### DOCUMENT TEXT

* * * *

Computo is not just about publishing a notebook and proving that it can be compiled with CI! This part of the process is what we call “Editorial Reproducibility”. “Scientific” or “numerical” reproducibility of the analyses is also mandatory, on top of classical peer-review evaluation.

We don’t ask people reproducing their data… yet! We also don’t ask for “bit-wise computational” reproducibility (i.e. obtaining exactly the same results bit-by-bit) but rather a “statistical” reproducibility, i.e. obtaining results leading to the same conclusion, with potential non-significant statistical variability.

Reproducible Workflow

Indeed, the global scientific workflow of a reproducible process for a Computo may be split in two types of steps:

This part of the process may be conducted outside of the notebook environment, for a list of reasons (non-exclusive to each other):
  • the process is too long to be conducted in a notebook
  • the data to be processed is too big to be handled directly in the notebook
  • it needs a specific environment (e.g. a cluster, with gpus, etc.)
  • it needs to involve specific languages (e.g. C, C++, Fortran, etc.) or build tools (e.g. make, cmake, etc.)

It is “Computational reproducibility”, where the reproducibility is achieved by providing the code and the environment to run it, but not the results themselves.

This is where the notebook presents the results of the external process, and where everything is put together to produce the final document, it is “Direct reproducibility” in the sense that the notebook is the only thing needed to reproduce the results.

Ultimately, the workflow must end with a direct reproducibility step which concludes the whole process.

When applicable, the switch from external to editorial reproducibility is done with a “data transfer” step, where the data produced by the external process is transferred to the notebook environment. It’s required that not only the intermediate results are provided, but also the code to transfer it in the notebook environment. They are a variety of software solutions to do so.

Examples of data transfer solutions

Intermediate results storage

  • in python environment: the joblib.Memory class which provides a caching mechanism for python functions, and can be used to save the results of a function call to disk, and load it back later.
  • in R environment: the .RData file format, which can be loaded back in R with the load() function.

Transfer of the results to the notebook environment

  • for both aforementioned solutions, the results (.joblib directory or .Rdata file) could be committed to the git repository, and directly loaded in the notebook environment.
  • Another solution is to centralize input data (when large enough) and intermediate results on a shared scientific provider (we recommend Zenodo for this purpose), and download them in the notebook environment.

* * * *

### DATASET CONTENT

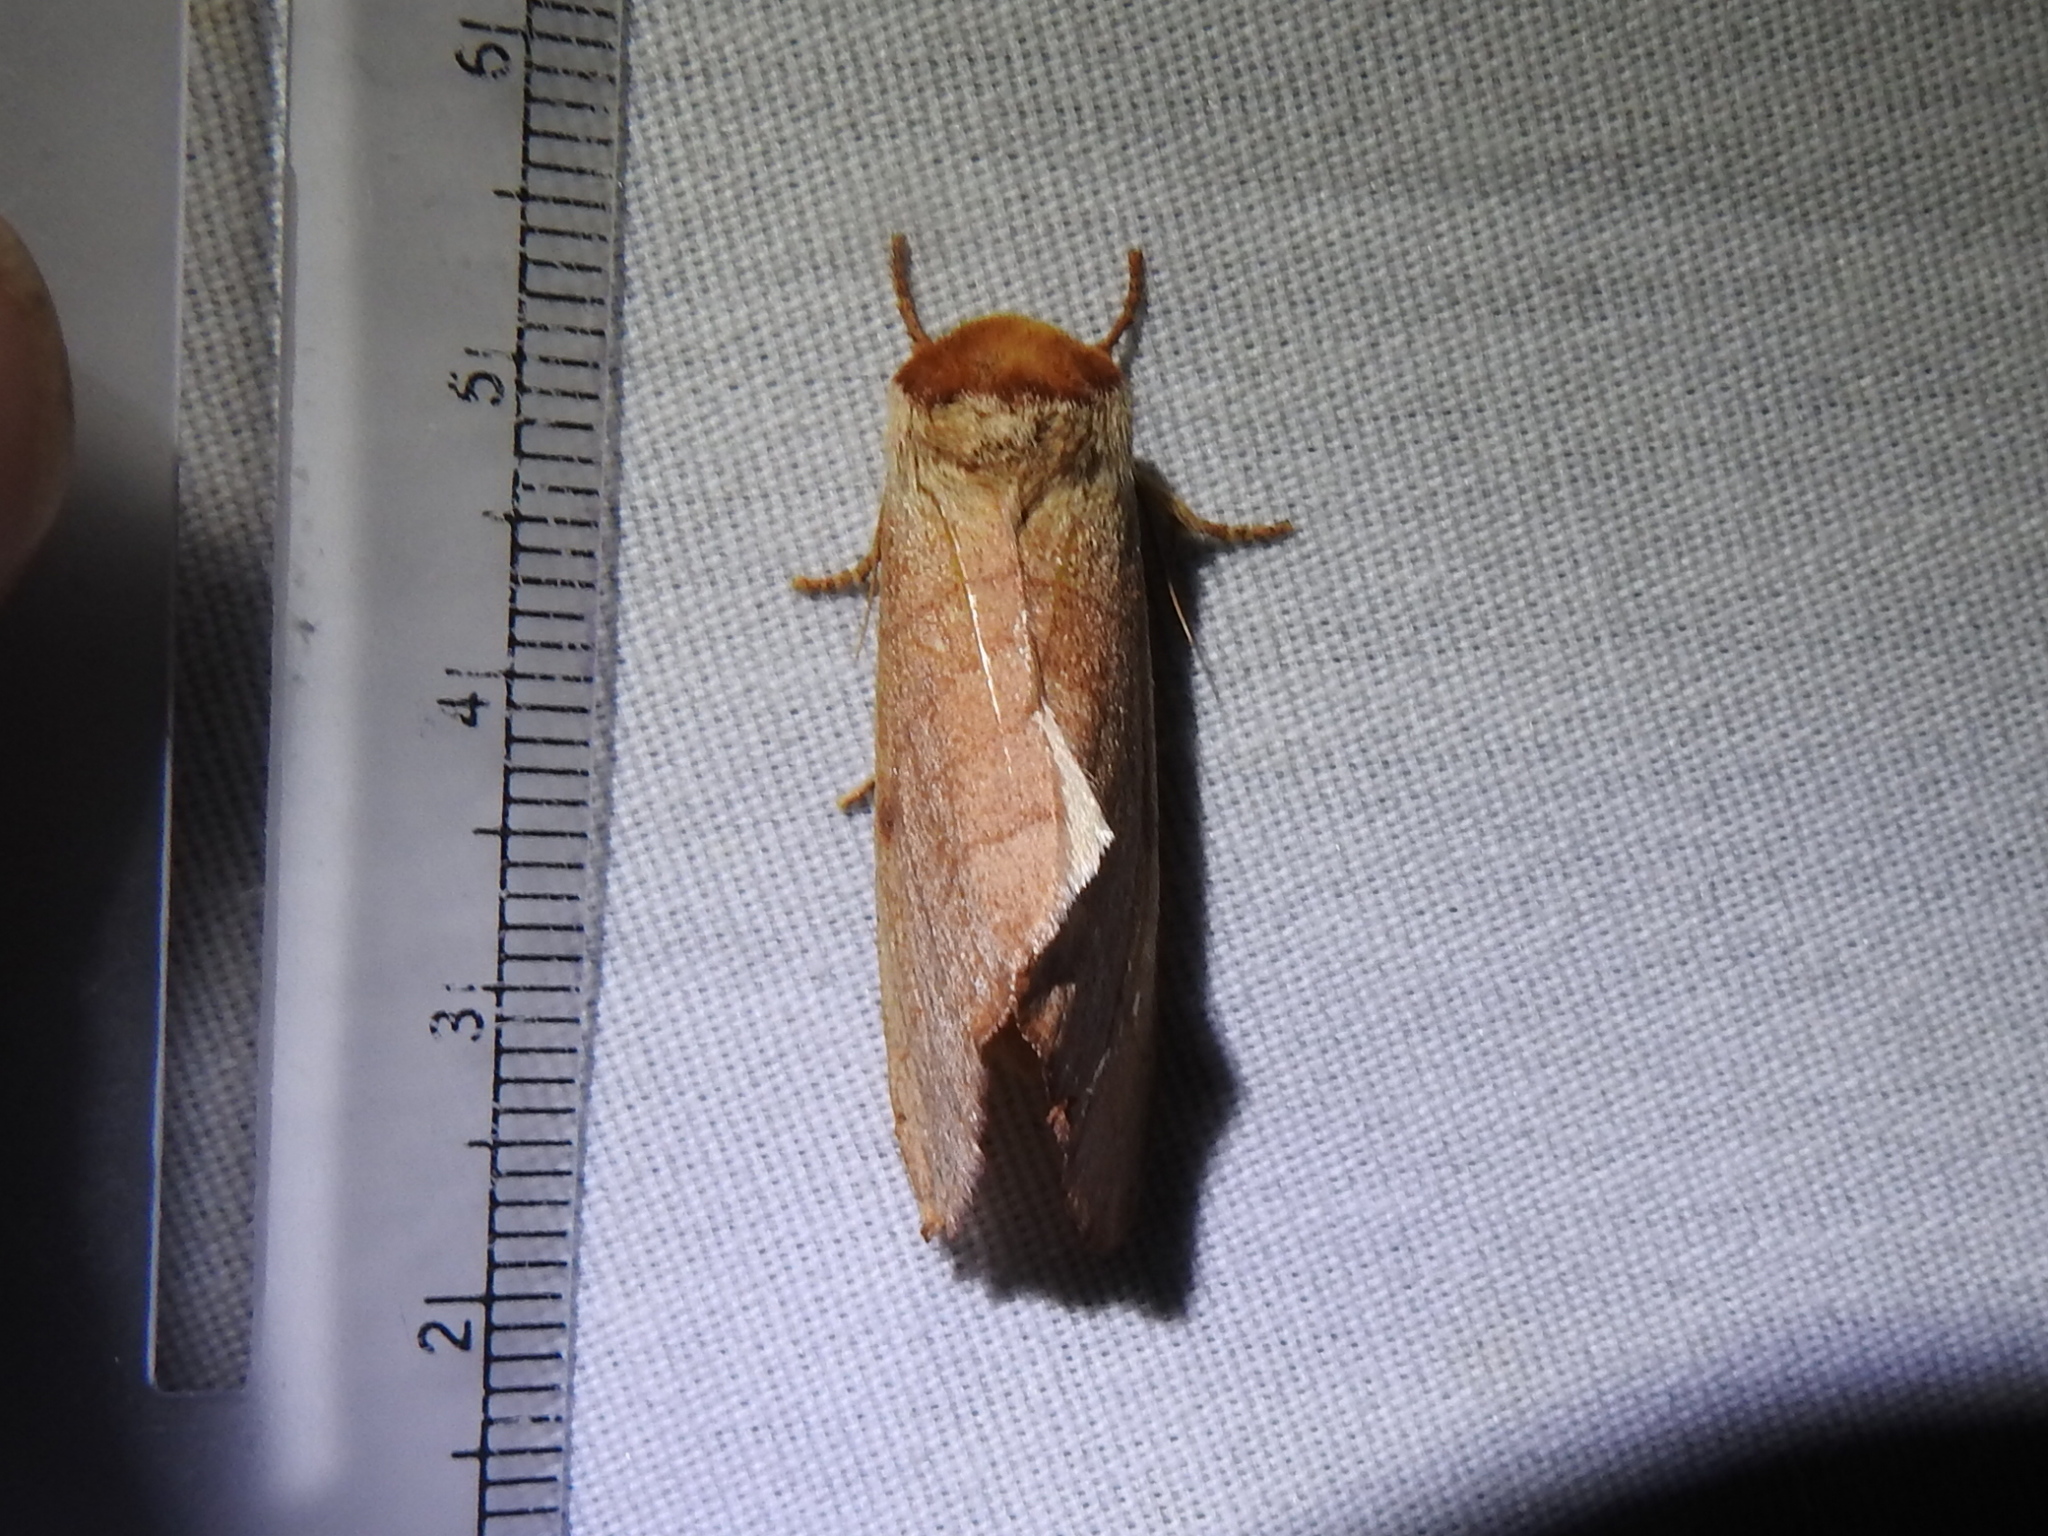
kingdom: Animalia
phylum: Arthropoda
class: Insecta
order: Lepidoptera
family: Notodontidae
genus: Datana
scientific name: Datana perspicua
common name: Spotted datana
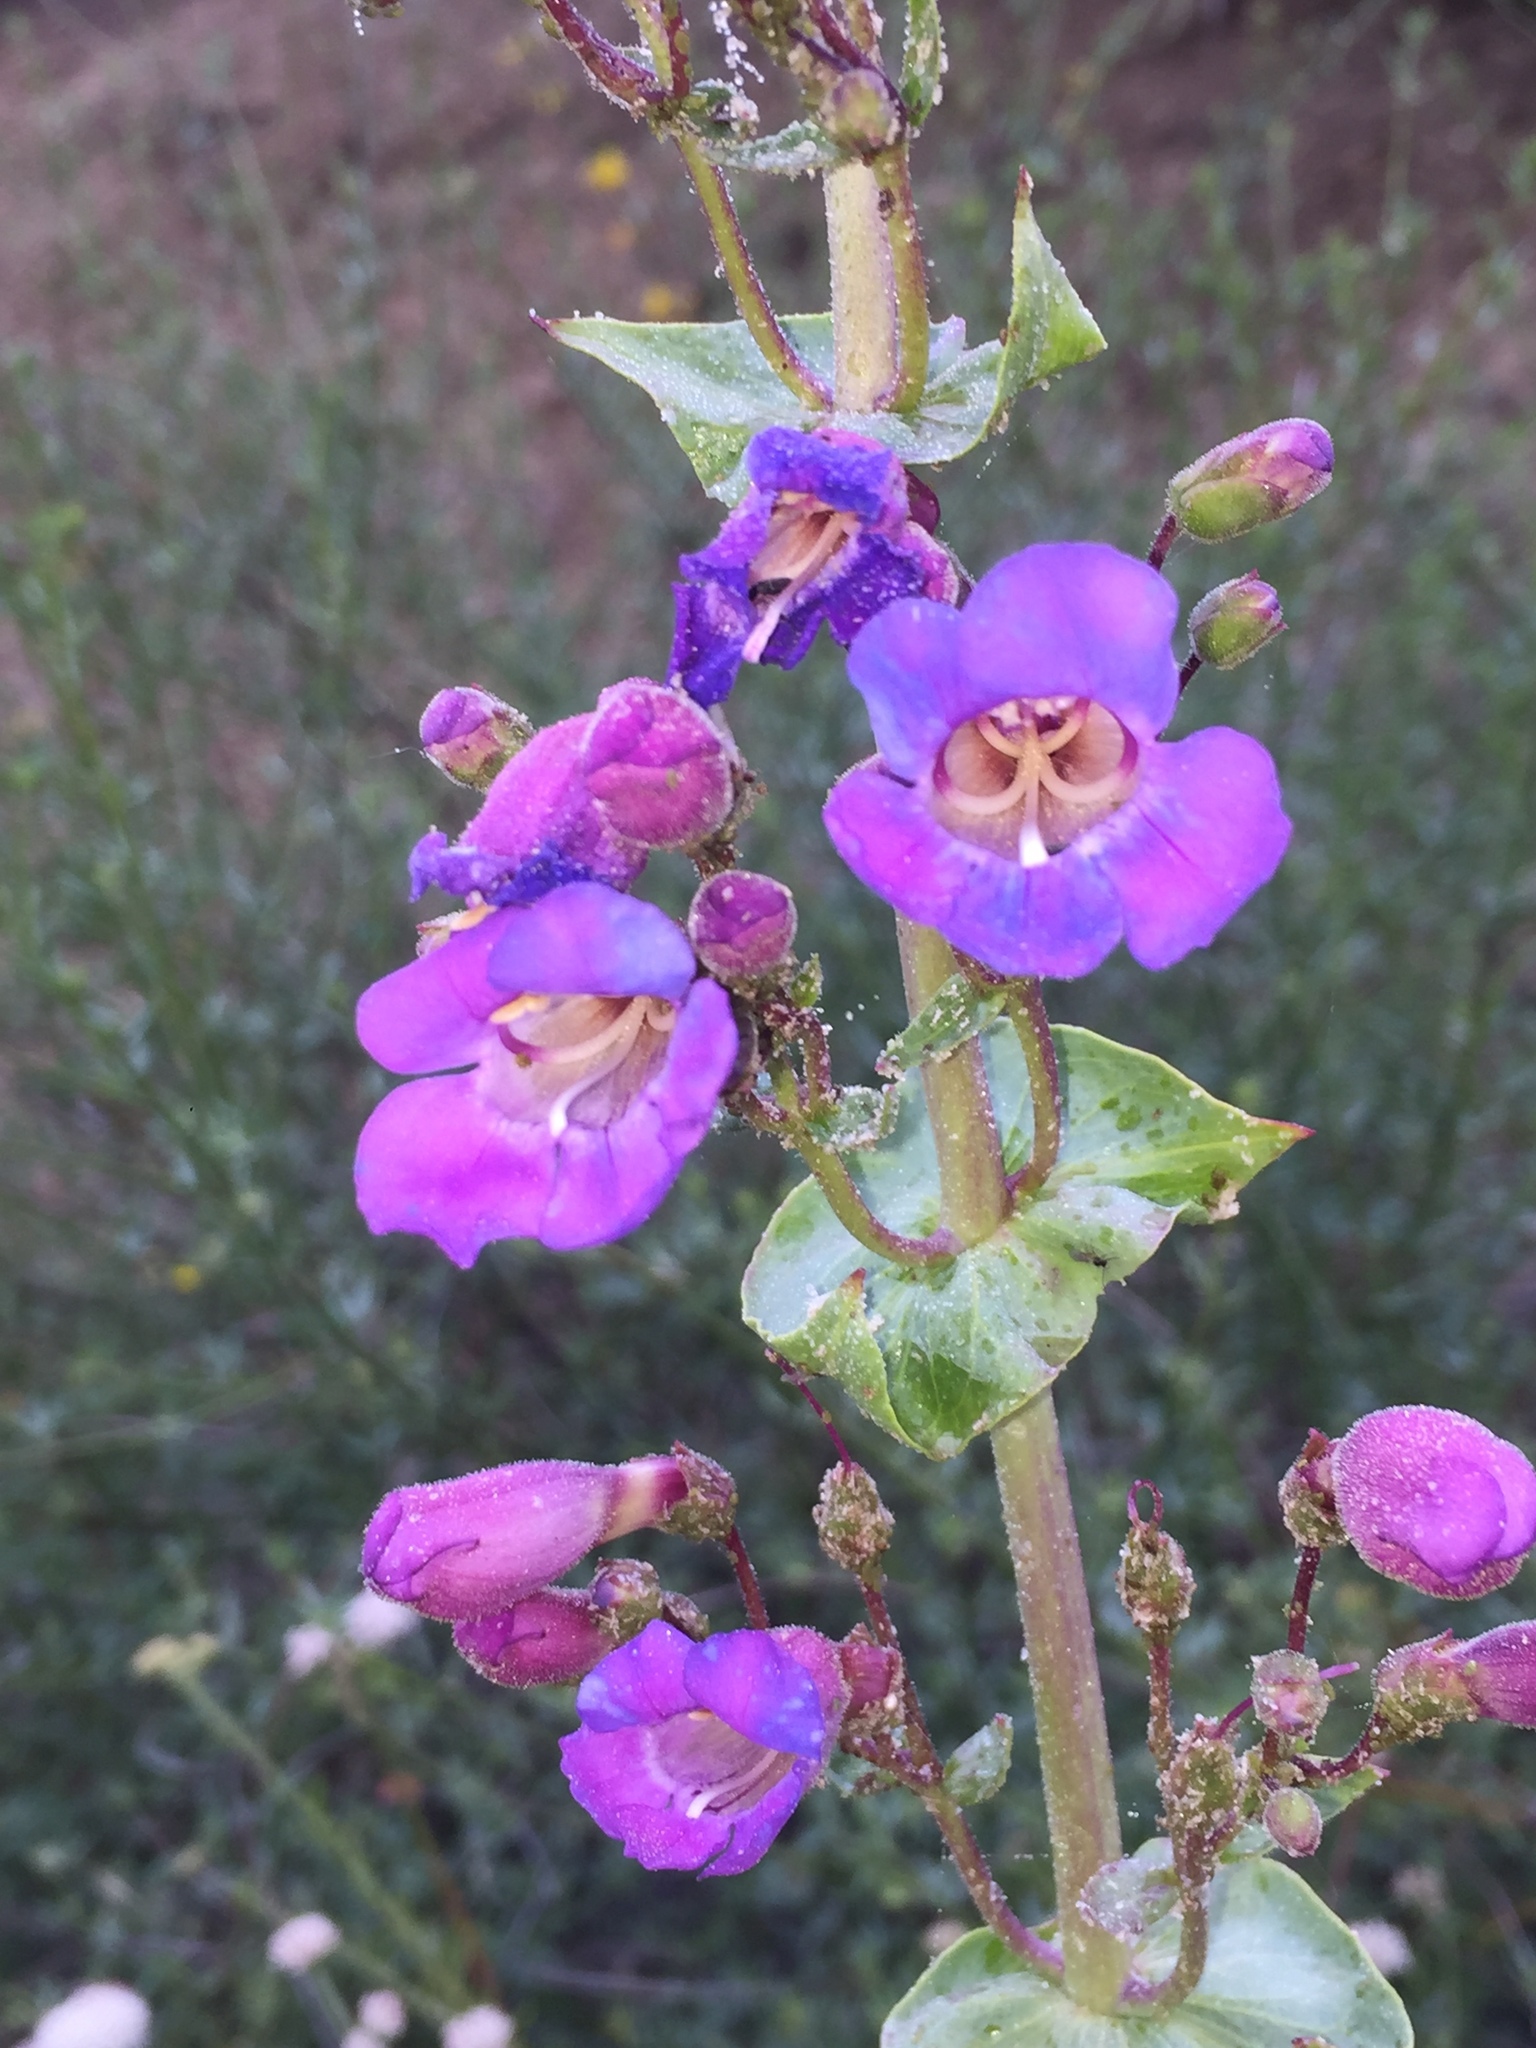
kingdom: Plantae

* * * *

### WHAT IS EXPECTED
In the text on reproducibility at Computo, give the passage starting with "When applicable, the" and going on through "solutions to do so." again, with "software solutions" changed to "software tools". Rely only on the text, not on the material.

### PROBLEM SOLUTION
When applicable, the switch from external to editorial reproducibility is done with a “data transfer” step, where the data produced by the external process is transferred to the notebook environment. It’s required that not only the intermediate results are provided, but also the code to transfer it in the notebook environment. They are a variety of software tools to do so.